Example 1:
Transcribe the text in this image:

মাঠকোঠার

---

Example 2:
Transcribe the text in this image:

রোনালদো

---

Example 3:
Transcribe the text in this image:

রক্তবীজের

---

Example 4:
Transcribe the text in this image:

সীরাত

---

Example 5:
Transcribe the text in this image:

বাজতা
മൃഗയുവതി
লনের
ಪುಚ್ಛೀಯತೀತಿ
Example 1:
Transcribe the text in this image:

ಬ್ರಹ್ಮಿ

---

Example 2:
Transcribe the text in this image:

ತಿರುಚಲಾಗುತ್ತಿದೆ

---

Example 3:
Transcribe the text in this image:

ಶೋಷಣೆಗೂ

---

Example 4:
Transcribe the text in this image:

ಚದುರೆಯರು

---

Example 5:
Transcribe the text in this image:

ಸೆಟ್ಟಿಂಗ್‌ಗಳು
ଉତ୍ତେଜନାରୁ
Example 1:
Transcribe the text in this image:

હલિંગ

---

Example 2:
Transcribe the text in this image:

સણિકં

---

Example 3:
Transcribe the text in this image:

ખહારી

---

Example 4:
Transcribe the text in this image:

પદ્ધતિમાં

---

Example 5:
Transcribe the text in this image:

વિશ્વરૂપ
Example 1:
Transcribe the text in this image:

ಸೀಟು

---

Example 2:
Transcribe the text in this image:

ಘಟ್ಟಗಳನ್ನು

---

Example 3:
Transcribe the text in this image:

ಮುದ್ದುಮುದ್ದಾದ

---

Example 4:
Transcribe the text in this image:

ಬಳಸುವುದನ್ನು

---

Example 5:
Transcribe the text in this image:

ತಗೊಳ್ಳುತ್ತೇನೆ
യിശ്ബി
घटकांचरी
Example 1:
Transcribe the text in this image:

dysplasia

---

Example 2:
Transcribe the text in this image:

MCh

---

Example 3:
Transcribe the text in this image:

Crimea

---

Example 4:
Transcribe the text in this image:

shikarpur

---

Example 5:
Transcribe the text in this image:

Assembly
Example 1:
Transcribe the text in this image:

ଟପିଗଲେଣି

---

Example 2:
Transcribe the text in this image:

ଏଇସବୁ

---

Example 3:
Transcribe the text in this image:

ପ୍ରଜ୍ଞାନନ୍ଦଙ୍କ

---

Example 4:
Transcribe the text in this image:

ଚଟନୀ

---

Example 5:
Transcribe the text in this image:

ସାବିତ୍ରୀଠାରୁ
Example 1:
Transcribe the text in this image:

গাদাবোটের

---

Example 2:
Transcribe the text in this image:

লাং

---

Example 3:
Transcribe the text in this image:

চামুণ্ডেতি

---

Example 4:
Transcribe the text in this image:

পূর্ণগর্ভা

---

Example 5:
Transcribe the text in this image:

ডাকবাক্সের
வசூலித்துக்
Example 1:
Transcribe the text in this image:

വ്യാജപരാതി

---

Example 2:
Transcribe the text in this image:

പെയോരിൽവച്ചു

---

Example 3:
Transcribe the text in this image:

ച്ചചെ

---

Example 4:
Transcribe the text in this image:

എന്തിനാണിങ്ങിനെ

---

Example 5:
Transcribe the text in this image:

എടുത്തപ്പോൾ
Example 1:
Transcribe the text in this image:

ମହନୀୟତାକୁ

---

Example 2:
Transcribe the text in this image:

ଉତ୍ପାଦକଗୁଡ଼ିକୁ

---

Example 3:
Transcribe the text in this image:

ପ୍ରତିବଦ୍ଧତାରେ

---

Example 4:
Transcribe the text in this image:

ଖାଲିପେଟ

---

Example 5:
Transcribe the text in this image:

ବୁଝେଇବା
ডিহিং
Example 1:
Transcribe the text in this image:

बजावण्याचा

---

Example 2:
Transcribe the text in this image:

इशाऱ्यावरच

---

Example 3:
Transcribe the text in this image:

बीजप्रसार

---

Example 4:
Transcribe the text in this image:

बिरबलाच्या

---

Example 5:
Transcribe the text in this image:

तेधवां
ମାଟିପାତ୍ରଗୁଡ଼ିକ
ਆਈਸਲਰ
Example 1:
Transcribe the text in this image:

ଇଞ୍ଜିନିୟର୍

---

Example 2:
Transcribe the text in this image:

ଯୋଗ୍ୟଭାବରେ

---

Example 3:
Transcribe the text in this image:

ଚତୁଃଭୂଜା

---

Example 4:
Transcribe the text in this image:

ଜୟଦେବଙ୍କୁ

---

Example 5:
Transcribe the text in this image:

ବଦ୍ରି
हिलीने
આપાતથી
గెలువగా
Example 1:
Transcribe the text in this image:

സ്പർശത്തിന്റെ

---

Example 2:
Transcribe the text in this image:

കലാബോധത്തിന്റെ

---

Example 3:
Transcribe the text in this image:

To do:
Please transcribe the records in full, keeping every word as it is.

Answer box:
Example 1:
Transcribe the text in this image:

মাঠকোঠার

---

Example 2:
Transcribe the text in this image:

রোনালদো

---

Example 3:
Transcribe the text in this image:

রক্তবীজের

---

Example 4:
Transcribe the text in this image:

সীরাত

---

Example 5:
Transcribe the text in this image:

বাজতা
മൃഗയുവതി
লনের
ಪುಚ್ಛೀಯತೀತಿ
Example 1:
Transcribe the text in this image:

ಬ್ರಹ್ಮಿ

---

Example 2:
Transcribe the text in this image:

ತಿರುಚಲಾಗುತ್ತಿದೆ

---

Example 3:
Transcribe the text in this image:

ಶೋಷಣೆಗೂ

---

Example 4:
Transcribe the text in this image:

ಚದುರೆಯರು

---

Example 5:
Transcribe the text in this image:

ಸೆಟ್ಟಿಂಗ್‌ಗಳು
ଉତ୍ତେଜନାରୁ
Example 1:
Transcribe the text in this image:

હલિંગ

---

Example 2:
Transcribe the text in this image:

સણિકં

---

Example 3:
Transcribe the text in this image:

ખહારી

---

Example 4:
Transcribe the text in this image:

પદ્ધતિમાં

---

Example 5:
Transcribe the text in this image:

વિશ્વરૂપ
Example 1:
Transcribe the text in this image:

ಸೀಟು

---

Example 2:
Transcribe the text in this image:

ಘಟ್ಟಗಳನ್ನು

---

Example 3:
Transcribe the text in this image:

ಮುದ್ದುಮುದ್ದಾದ

---

Example 4:
Transcribe the text in this image:

ಬಳಸುವುದನ್ನು

---

Example 5:
Transcribe the text in this image:

ತಗೊಳ್ಳುತ್ತೇನೆ
യിശ്ബി
घटकांचरी
Example 1:
Transcribe the text in this image:

dysplasia

---

Example 2:
Transcribe the text in this image:

MCh

---

Example 3:
Transcribe the text in this image:

Crimea

---

Example 4:
Transcribe the text in this image:

shikarpur

---

Example 5:
Transcribe the text in this image:

Assembly
Example 1:
Transcribe the text in this image:

ଟପିଗଲେଣି

---

Example 2:
Transcribe the text in this image:

ଏଇସବୁ

---

Example 3:
Transcribe the text in this image:

ପ୍ରଜ୍ଞାନନ୍ଦଙ୍କ

---

Example 4:
Transcribe the text in this image:

ଚଟନୀ

---

Example 5:
Transcribe the text in this image:

ସାବିତ୍ରୀଠାରୁ
Example 1:
Transcribe the text in this image:

গাদাবোটের

---

Example 2:
Transcribe the text in this image:

লাং

---

Example 3:
Transcribe the text in this image:

চামুণ্ডেতি

---

Example 4:
Transcribe the text in this image:

পূর্ণগর্ভা

---

Example 5:
Transcribe the text in this image:

ডাকবাক্সের
வசூலித்துக்
Example 1:
Transcribe the text in this image:

വ്യാജപരാതി

---

Example 2:
Transcribe the text in this image:

പെയോരിൽവച്ചു

---

Example 3:
Transcribe the text in this image:

ച്ചചെ

---

Example 4:
Transcribe the text in this image:

എന്തിനാണിങ്ങിനെ

---

Example 5:
Transcribe the text in this image:

എടുത്തപ്പോൾ
Example 1:
Transcribe the text in this image:

ମହନୀୟତାକୁ

---

Example 2:
Transcribe the text in this image:

ଉତ୍ପାଦକଗୁଡ଼ିକୁ

---

Example 3:
Transcribe the text in this image:

ପ୍ରତିବଦ୍ଧତାରେ

---

Example 4:
Transcribe the text in this image:

ଖାଲିପେଟ

---

Example 5:
Transcribe the text in this image:

ବୁଝେଇବା
ডিহিং
Example 1:
Transcribe the text in this image:

बजावण्याचा

---

Example 2:
Transcribe the text in this image:

इशाऱ्यावरच

---

Example 3:
Transcribe the text in this image:

बीजप्रसार

---

Example 4:
Transcribe the text in this image:

बिरबलाच्या

---

Example 5:
Transcribe the text in this image:

तेधवां
ମାଟିପାତ୍ରଗୁଡ଼ିକ
ਆਈਸਲਰ
Example 1:
Transcribe the text in this image:

ଇଞ୍ଜିନିୟର୍

---

Example 2:
Transcribe the text in this image:

ଯୋଗ୍ୟଭାବରେ

---

Example 3:
Transcribe the text in this image:

ଚତୁଃଭୂଜା

---

Example 4:
Transcribe the text in this image:

ଜୟଦେବଙ୍କୁ

---

Example 5:
Transcribe the text in this image:

ବଦ୍ରି
हिलीने
આપાતથી
గెలువగా
Example 1:
Transcribe the text in this image:

സ്പർശത്തിന്റെ

---

Example 2:
Transcribe the text in this image:

കലാബോധത്തിന്റെ

---

Example 3:
Transcribe the text in this image:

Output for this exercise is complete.